Am Freitag steht die Hauptversammlung des Essener Konzerns an. In seiner vorab veröffentlichten Rede rechnet der Aufsichtsratsvorsitzende Siegfried Russwurm mit der gescheiterten Ampelkoalition ab. Das ganze Land habe unter der generellen Wirtschaftspolitik von SPD, Grünen und FDP "gelitten".

Russwurm geht in der Rede auch auf den Konzern selbst ein und kritisiert frühere Entscheidungen.

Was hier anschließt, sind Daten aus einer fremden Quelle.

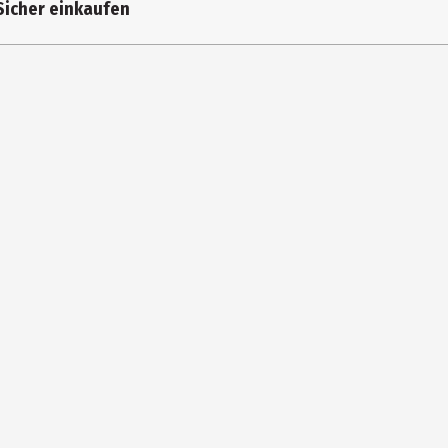
Sicher einkaufen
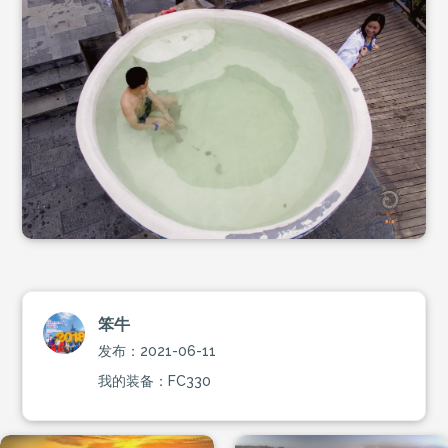
笨牛
发布：2021-06-11
我的装备：FC330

So habe sich die Wettbewerbsposition im Stahlgeschäft und der Automobilzulieferertechnik verschlechtert, "zum Beispiel, weil wir Kapazitäten noch nicht an die neuen Marktrealitäten angepasst haben". Insbesondere gelte das im Stahlgeschäft.

Im August des vergangenen Jahres waren der damalige Chef von Thyssenkrupp Steel, Bernard Osburg, und zwei weitere Vorstände sowie vier Mitglieder des Aufsichtsrats zurückgetreten, unter ihnen der frühere SPD-Spitzenpolitiker Sigmar Gabriel. Im November veröffentlichte die neue Führung dann ein Eckpunktepapier, das unter anderem den Stellenabbau vorsieht.

Die Aktionärinnen und Aktionäre können sich nach der Hauptversammlung am Freitag indes wieder über die Auszahlung einer Dividende freuen. Thyssenkrupp sieht 15 Cent je Aktie vor. Insgesamt will das Unternehmen so gut 93 Millionen Euro ausschütten.